Jesus quotes the psalm in the context of the parable of the tenants, in which the servants and the landowner’s son were all murdered. But the point of quoting it isn’t necessarily about the violence of the rejection. Builders had to pick and choose; one stone might be rejected as inappropriate and another selected in its place. Rather, the point seems to be that for all their expertise, the builders didn’t choose in accordance with God’s blueprint. The stone they rejected became the foundation of what God had intended to build all along.

If the religious leaders understood that Jesus was talking about them, then his words were an opportunity to repent: Wait, what are you saying, Jesus? That we’re making the wrong choices, following the wrong plan? Well, we definitely want to do what God wants to do! Let’s talk. After all, you’d think they’d be obliged to listen to a man who raised someone from the dead. Unfortunately, they chose to double down on their resistance instead.
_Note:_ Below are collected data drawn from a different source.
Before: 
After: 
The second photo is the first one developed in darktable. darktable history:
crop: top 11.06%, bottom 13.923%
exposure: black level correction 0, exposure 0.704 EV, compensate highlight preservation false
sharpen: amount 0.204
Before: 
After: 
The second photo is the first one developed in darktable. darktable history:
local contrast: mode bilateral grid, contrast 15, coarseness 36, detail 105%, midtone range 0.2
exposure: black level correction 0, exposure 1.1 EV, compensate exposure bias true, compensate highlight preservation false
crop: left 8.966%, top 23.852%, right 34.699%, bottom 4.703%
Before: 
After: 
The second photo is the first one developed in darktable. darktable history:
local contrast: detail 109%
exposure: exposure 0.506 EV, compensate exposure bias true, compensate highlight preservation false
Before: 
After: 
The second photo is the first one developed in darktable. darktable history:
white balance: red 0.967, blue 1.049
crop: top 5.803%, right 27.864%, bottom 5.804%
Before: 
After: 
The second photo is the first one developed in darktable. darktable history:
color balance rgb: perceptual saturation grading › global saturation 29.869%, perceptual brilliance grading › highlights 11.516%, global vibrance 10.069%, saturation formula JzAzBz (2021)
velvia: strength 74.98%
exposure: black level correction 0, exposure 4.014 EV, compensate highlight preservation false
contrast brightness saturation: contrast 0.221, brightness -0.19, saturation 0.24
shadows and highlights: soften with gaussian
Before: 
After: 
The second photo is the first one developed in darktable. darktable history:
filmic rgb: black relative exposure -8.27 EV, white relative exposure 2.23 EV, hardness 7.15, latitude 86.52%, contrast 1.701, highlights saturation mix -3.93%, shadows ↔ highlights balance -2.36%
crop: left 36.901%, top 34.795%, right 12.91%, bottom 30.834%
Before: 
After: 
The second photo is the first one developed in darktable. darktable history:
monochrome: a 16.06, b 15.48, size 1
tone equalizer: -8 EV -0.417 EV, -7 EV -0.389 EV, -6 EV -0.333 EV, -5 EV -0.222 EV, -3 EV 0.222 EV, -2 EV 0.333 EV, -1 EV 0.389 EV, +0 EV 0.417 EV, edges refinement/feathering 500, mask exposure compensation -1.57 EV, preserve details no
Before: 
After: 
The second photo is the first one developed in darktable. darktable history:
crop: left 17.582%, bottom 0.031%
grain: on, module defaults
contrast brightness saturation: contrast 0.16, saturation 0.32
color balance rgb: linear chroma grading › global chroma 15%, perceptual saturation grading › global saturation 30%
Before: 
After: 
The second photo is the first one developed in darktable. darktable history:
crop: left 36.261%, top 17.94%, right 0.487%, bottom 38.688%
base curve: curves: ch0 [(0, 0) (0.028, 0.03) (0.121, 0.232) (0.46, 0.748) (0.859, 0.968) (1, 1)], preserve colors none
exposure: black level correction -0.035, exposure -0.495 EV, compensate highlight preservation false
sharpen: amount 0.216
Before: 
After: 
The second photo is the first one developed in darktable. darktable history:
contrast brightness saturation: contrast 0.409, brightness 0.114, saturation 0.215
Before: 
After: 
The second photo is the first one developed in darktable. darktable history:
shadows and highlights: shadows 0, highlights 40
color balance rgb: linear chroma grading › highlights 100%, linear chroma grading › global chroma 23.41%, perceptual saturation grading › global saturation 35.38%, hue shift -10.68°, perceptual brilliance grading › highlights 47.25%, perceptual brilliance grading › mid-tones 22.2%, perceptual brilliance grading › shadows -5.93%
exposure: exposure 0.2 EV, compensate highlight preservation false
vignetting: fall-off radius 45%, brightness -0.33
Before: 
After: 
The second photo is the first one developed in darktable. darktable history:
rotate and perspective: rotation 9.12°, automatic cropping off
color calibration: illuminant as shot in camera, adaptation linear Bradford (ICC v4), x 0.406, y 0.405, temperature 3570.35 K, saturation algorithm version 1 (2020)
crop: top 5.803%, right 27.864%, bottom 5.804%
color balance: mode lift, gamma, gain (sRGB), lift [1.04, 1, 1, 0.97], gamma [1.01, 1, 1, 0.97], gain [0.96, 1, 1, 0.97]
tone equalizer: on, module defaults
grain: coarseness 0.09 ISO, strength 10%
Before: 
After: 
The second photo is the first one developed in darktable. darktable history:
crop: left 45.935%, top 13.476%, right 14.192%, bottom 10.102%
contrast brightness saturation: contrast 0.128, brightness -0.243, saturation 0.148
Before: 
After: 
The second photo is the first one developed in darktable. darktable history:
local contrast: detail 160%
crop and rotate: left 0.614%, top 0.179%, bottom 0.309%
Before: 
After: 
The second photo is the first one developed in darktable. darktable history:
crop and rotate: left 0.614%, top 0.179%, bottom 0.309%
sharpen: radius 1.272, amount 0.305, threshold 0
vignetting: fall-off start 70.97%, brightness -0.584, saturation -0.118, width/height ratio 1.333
Later, when Peter and John were hauled before the Sanhedrin for miraculously healing a lame beggar and preaching the gospel, Peter remembered how Jesus had quoted Psalm 118 to his opponents and quoted it to the Sanhedrin in turn, insisting that Jesus himself was the cornerstone (Acts 4:11). Then, in the letter we know as 1 Peter, he would cite the psalmist again, this time adding parallel quotes from the prophet Isaiah, like this one:

See, I lay a stone in Zion,
    a chosen and precious cornerstone,
and the one who trusts in him
    will never be put to shame.
(1 Pet 2:6; Isa 28:16)

And if Jesus is the cornerstone, then what? As Peter tells his Jewish readers, those who come to Jesus, whom he calls the “living stone,” become living stones themselves, to be built by God into a “spiritual house” (1 Pet 2:4-5). “Once you were not a people,” Peter tells them, “but now you are the people of God; once you had not received mercy, but now you have received mercy” (vs. 10).

Similarly, the apostle Paul, writing to Gentiles, says this:

Consequently, you are no longer foreigners and strangers, but fellow citizens with God’s people and also members of his household, built on the foundation of the apostles and prophets, with Christ Jesus himself as the chief cornerstone. In him the whole building is joined together and rises to become a holy temple in the Lord. And in him you too are being built together to become a dwelling in which God lives by his Spirit. (Eph 2:19-22)

We’ll spend some time unpacking Psalm 118 in itself. But I wanted you to see yet again how much the perspective of the New Testament, of Paul, of Peter, even of Jesus himself, is steeped in the worldview and language of the Psalms. What the psalmists wrote centuries before in their own contexts and for their own particular purposes is woven into a larger tapestry of meaning — and our own lives as believers are woven into the tapestry as well.

The Lord has done this, and it should be marvelous in our eyes.